This week, Week of the Young Child, is Durham’s first ever Kindergarten Registration Week! Throughout the week and all across Durham, volunteers will be distributing registration packets to rising kindergartners and their families. Yesterday, the Herald-Sun featured an article written by Laura Benson (Partnership Executive Director) and Bert L’Homme (Superintendent of Durham Public Schools) about why kindergarten registration is so important for the long-term success of our children and our community. Please read the excerpt below, and click here for the full article.
Entering kindergarten is one of the most significant events that a young child experiences. It sets the tone for his or her entire educational experience and lays the foundation for future success in school and life. At Durham Public Schools and Durham’s Partnership for Children, our goal is for every child in Durham to enter kindergarten feeling excited, ready to learn and supported by their school, family and community.
National research shows that nearly 50 percent of children have difficulty with the transition to kindergarten. A smooth transition is a shared responsibility among many individuals and institutions, and it is out of this shared duty that Durham’s Transition to Kindergarten Initiative was born.
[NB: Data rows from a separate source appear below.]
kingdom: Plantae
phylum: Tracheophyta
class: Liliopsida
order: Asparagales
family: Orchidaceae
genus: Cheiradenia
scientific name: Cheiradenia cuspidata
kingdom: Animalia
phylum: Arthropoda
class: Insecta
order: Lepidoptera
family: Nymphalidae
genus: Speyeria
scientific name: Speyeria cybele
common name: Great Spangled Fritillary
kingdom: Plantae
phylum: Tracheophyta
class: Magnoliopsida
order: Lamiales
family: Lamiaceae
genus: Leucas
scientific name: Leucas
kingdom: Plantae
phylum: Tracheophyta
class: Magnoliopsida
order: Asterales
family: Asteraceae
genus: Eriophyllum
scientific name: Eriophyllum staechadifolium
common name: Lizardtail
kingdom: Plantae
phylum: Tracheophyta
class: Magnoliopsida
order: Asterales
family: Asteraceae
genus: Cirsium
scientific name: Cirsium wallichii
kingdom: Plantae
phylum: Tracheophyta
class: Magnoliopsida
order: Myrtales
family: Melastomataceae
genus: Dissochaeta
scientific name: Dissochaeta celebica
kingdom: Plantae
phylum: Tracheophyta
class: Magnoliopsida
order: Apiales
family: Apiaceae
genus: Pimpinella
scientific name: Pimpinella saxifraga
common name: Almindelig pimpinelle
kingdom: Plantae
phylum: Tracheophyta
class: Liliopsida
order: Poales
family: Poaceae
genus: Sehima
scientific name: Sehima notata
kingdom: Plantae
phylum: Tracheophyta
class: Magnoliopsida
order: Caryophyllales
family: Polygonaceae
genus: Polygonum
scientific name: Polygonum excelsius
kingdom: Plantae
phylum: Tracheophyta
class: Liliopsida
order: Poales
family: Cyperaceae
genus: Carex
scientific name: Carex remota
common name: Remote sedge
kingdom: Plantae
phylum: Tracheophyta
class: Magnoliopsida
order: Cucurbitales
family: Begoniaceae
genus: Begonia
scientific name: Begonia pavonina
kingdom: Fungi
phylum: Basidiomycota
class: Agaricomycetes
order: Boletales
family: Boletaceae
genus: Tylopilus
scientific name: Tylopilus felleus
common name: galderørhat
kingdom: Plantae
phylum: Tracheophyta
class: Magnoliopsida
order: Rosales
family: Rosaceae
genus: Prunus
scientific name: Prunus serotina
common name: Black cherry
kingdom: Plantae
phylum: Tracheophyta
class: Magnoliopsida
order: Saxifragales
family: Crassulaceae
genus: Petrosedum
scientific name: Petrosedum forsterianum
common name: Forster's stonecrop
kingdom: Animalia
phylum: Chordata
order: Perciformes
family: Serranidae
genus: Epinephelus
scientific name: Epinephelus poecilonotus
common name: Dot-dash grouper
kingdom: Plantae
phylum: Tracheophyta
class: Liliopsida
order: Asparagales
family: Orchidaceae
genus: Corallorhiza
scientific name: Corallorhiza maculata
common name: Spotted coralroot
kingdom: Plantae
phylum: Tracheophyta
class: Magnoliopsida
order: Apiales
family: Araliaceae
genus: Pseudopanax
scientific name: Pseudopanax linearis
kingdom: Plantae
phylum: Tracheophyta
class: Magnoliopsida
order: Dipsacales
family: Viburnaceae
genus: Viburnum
This deeply collaborative effort between DPS and the Partnership hopes to ensure a smooth start to school, setting a tone for life-long learning as well as empowering parents to become active participants in their children’s education.
On-time enrollment and attendance on the first day of kindergarten are key factors to a quality start to school. For some schools, only a fraction of the projected kindergarteners are enrolled and attend class on day one. When children are not registered on time, it creates difficulties for our schools, the teachers and the families. A smooth transition to school allows for the child and the family to meet their new teachers and become comfortable and familiar with their new school. Unfortunately, when a child enrolls late, it is harder to make the connection between the families and their new schools before the first day.
In 2013, Durham Public Schools had 344 kindergarteners register during the first 40 days of school. This means that almost 10 percent of the rising kindergarten class missed the very first days of their academic career, putting them behind their classmates from the start.
Children who are absent on the first day of kindergarten are more likely to be chronically absent all the way through high school, missing 10 percent of the academic year each year. These early absences have far-reaching and long-term consequences, especially for those students who need school the most and are sometimes getting the least. Chronic absence in kindergarten can leave third-graders unable to read proficiently, sixth-graders struggling with coursework, and high school students off track for graduation. The missed days in a student’s earliest years are a significant precursor to reduced levels of school achievement and increased risk of dropping out of school.
So how do we turn this around?
Our best opportunity to reverse this trend lies in early childhood. We must have a unified effort to help children and families make a smooth transition into kindergarten, starting with being registered and present on the first day of school.
We are calling on the whole community to get involved and make a commitment to Durham’s future. Think about what you can do within your own family, your place of business, and your own neighborhood to help get more children registered and in school. Volunteer to help us spread the word this week during Kindergarten Registration Week. Make the first day of school for all children a priority. Join us in our effort to prepare children to succeed, and help us make every day count as we work from the start to graduate Durham.